# Corrective RAG (CRAG)
![Screenshot 2024-04-07 at 7.46.18 PM.png](attachment:45abb733-fd86-452f-8803-25bd2b00fcc8.png)

# Enviorment 

In [None]:
# Installing necessary packages for the project
# langchain_community: Used for accessing community features in the LangChain library
# tiktoken: A token management tool for language models
# langchain-openai: Provides an interface to OpenAI's APIs for LangChain
# langchainhub: Central hub for LangChain resources
# chromadb: A database solution tailored for LangChain applications
# langchain: Main library for building and managing language models
# langgraph: For constructing and manipulating language graphs
# tavily-python: A library for managing and visualizing language model outputs
# sentence-transformers: Framework for sentence and text embeddings using Transformer models

%pip install langchain_community tiktoken langchain-openai langchainhub chromadb langchain langgraph tavily-python
%pip install sentence-transformers
%pip install -q -U google-generativeai


### LLMs

In [2]:
import os
from dotenv import load_dotenv
load_dotenv()
OPENAI_API_KEY = os.getenv('OPENAI_API_KEY')
os.environ['OPENAI_API_KEY'] = OPENAI_API_KEY

### Search
 
[Tavily Search](https://python.langchain.com/docs/integrations/tools/tavily_search) for web search.

In [3]:
TRAVILY_API_KEY = os.getenv('TAVILY_API_KEY')
os.environ['TRAVILY_API_KEY'] = TRAVILY_API_KEY

### Tracing

Optionally, use [LangSmith](https://docs.smith.langchain.com/) for tracing.

In [4]:
LANGCHAIN_TRACING_V2 = os.getenv('LANGCHAIN_TRACING_V2')
LANGCHAIN_ENDPOINT = os.getenv('LANGCHAIN_ENDPOINT')
LANGCHAIN_API_KEY = os.getenv('LANGCHAIN_API_KEY')
os.environ['LANGCHAIN_TRACING_V2'] = LANGCHAIN_TRACING_V2
os.environ['LANGCHAIN_ENDPOINT'] = LANGCHAIN_ENDPOINT
os.environ['LANGCHAIN_API_KEY'] = LANGCHAIN_API_KEY

## Index
 
Let's index 3 blog posts.

In [59]:
from langchain.text_splitter import CharacterTextSplitter
from langchain_community.document_loaders import WebBaseLoader
from langchain_community.vectorstores import Chroma
from langchain_openai import OpenAIEmbeddings
from transformers import AutoTokenizer
from sentence_transformers import SentenceTransformer

tokenizer = AutoTokenizer.from_pretrained("WhereIsAI/UAE-Large-V1")

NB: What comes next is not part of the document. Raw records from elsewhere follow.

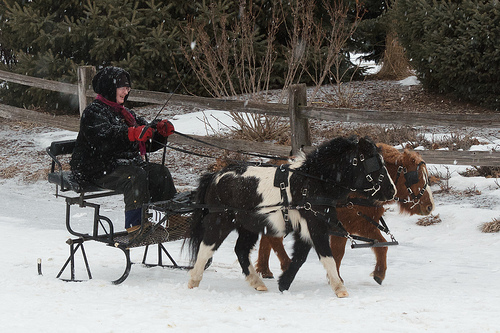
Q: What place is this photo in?
A: It is at the road.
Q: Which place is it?
A: It is a road.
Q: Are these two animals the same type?
A: Yes, all the animals are horses.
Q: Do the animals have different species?
A: No, all the animals are horses.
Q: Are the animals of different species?
A: No, all the animals are horses.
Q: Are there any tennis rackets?
A: No, there are no tennis rackets.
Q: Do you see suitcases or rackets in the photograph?
A: No, there are no rackets or suitcases.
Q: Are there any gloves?
A: Yes, there are gloves.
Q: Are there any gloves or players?
A: Yes, there are gloves.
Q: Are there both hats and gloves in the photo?
A: Yes, there are both gloves and a hat.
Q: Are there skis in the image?
A: No, there are no skis.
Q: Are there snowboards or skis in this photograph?
A: No, there are no skis or snowboards.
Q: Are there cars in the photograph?
A: No, there are no cars.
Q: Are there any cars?
A: No, there are no cars.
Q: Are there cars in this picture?
A: No, there are no cars.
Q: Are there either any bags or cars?
A: No, there are no cars or bags.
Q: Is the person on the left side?
A: Yes, the person is on the left of the image.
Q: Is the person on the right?
A: No, the person is on the left of the image.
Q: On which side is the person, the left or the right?
A: The person is on the left of the image.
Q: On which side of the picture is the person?
A: The person is on the left of the image.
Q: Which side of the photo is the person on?
A: The person is on the left of the image.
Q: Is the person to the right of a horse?
A: No, the person is to the left of a horse.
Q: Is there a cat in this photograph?
A: No, there are no cats.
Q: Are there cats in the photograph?
A: No, there are no cats.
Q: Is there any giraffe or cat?
A: No, there are no cats or giraffes.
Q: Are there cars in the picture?
A: No, there are no cars.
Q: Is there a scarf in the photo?
A: Yes, there is a scarf.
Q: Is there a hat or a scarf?
A: Yes, there is a scarf.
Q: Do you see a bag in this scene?
A: No, there are no bags.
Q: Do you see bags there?
A: No, there are no bags.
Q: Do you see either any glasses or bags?
A: No, there are no bags or glasses.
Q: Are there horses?
A: Yes, there is a horse.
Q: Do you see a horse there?
A: Yes, there is a horse.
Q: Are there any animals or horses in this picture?
A: Yes, there is a horse.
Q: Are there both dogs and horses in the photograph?
A: No, there is a horse but no dogs.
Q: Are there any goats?
A: No, there are no goats.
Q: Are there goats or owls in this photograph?
A: No, there are no goats or owls.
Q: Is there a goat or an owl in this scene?
A: No, there are no goats or owls.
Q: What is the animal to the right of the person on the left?
A: The animal is a horse.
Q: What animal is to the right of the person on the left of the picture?
A: The animal is a horse.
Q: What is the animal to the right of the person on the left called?
A: The animal is a horse.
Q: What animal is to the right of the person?
A: The animal is a horse.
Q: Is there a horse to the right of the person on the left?
A: Yes, there is a horse to the right of the person.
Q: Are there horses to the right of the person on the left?
A: Yes, there is a horse to the right of the person.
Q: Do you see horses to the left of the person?
A: No, the horse is to the right of the person.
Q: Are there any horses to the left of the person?
A: No, the horse is to the right of the person.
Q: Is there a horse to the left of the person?
A: No, the horse is to the right of the person.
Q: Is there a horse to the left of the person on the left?
A: No, the horse is to the right of the person.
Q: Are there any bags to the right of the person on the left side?
A: No, there is a horse to the right of the person.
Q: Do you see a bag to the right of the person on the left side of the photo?
A: No, there is a horse to the right of the person.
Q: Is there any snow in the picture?
A: Yes, there is snow.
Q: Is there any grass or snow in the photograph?
A: Yes, there is snow.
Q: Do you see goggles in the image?
A: No, there are no goggles.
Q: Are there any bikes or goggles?
A: No, there are no goggles or bikes.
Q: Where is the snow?
A: The snow is on the ground.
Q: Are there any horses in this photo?
A: Yes, there is a horse.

# Define a function to use Sentence Transformers for embeddings
class SentenceTransformersEmbeddings:
    def __init__(self, model_name='all-MiniLM-L6-v2'):
        self.model = SentenceTransformer(model_name)
    
    def embed_documents(self, texts):
        return self.model.encode(texts, show_progress_bar=True)
    def embed_query(self, query):
        return self.model.encode([query], show_progress_bar=False)[0]

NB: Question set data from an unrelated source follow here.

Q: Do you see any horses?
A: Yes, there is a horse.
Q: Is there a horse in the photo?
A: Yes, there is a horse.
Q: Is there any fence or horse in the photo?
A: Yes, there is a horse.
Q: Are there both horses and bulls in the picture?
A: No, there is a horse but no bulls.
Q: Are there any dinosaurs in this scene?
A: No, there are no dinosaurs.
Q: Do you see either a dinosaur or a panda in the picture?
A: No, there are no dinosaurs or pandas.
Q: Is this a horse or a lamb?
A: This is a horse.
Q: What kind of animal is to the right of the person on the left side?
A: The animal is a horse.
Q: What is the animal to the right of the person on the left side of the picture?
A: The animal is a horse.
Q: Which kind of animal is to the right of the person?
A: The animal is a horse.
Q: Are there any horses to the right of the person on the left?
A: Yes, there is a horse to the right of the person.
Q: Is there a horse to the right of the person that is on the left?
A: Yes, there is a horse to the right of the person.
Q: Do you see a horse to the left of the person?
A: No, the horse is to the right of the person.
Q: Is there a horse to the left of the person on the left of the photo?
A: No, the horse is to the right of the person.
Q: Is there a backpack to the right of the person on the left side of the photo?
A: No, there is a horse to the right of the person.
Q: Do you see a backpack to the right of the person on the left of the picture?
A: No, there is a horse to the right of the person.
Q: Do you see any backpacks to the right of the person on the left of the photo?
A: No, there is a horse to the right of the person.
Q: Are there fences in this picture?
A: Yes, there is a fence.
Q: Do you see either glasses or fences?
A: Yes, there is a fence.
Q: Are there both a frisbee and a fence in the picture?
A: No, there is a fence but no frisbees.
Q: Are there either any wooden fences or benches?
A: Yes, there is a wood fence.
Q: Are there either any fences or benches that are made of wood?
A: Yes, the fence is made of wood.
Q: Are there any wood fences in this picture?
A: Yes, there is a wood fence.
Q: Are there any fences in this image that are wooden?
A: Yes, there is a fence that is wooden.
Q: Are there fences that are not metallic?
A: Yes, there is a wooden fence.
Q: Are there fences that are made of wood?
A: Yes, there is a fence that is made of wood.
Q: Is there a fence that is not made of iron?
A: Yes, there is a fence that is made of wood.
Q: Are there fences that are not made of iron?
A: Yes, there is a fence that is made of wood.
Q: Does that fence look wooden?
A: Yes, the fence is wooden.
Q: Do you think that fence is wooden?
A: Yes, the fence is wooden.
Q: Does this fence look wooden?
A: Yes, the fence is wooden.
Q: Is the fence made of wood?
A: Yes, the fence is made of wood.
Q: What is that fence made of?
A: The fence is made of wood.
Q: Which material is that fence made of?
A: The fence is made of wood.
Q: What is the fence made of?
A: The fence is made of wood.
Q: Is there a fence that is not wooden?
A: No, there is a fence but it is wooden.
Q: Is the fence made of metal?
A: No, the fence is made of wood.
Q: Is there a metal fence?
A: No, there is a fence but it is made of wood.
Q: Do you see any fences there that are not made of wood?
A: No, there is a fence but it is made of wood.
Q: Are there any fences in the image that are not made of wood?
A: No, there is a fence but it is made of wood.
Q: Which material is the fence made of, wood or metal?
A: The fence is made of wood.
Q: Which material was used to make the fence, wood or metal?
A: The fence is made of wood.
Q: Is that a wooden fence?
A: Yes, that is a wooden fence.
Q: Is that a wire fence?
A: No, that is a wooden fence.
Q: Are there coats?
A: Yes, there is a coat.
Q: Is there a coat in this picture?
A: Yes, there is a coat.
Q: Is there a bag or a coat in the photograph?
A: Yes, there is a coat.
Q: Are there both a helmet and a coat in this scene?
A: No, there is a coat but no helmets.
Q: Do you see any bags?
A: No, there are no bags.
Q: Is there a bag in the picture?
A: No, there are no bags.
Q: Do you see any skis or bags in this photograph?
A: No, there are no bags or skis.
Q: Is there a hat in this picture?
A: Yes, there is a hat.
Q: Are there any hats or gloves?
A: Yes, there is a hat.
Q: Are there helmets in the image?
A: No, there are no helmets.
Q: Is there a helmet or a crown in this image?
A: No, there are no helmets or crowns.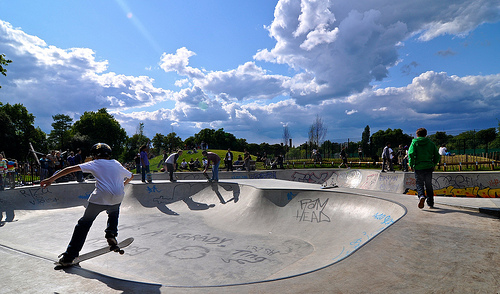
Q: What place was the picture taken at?
A: It was taken at the skate park.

website_data_path = '/Users/mrinoybanerjee/Desktop/Duke/Classes/Spring 2024/AIPI 590 - LLM/Fine-tuned-AIPI-FAQ-Chatbot/raw_website_data'

docs_list = []
for filename in os.listdir(website_data_path):
    file_path = os.path.join(website_data_path, filename)
    if os.path.isfile(file_path):
        with open(file_path, 'r') as f:
            docs_list.append(f.read())
            
# Initialize the text splitter with the specified chunk size and overlap
text_splitter = CharacterTextSplitter.from_huggingface_tokenizer(
    tokenizer, chunk_size=1000, chunk_overlap=50
)

# Split the loaded documents into smaller chunks
# Since `split_documents` function is not directly shown in the provided context,
# assuming a function that accepts a list of documents and splits each accordingly
documents = [text_splitter.split_text(doc) for doc in docs_list]

# Flatten the list of lists into a single list of documents
flattened_documents = [chunk for doc_chunks in documents for chunk in doc_chunks]

vectorstore = Chroma.from_texts(
    texts = flattened_documents, 
    collection_name="aipi-faq",
    embedding=OpenAIEmbeddings(),
)

retriever = vectorstore.as_retriever()
print("Embeddings created!")



Embeddings created!


## LLMs

In [60]:
### Retrieval Grader 

from langchain_openai import ChatOpenAI
from langchain_core.prompts import ChatPromptTemplate
from langchain_core.pydantic_v1 import BaseModel, Field

# Data model
class GradeDocuments(BaseModel):
    """Binary score for relevance check on retrieved documents."""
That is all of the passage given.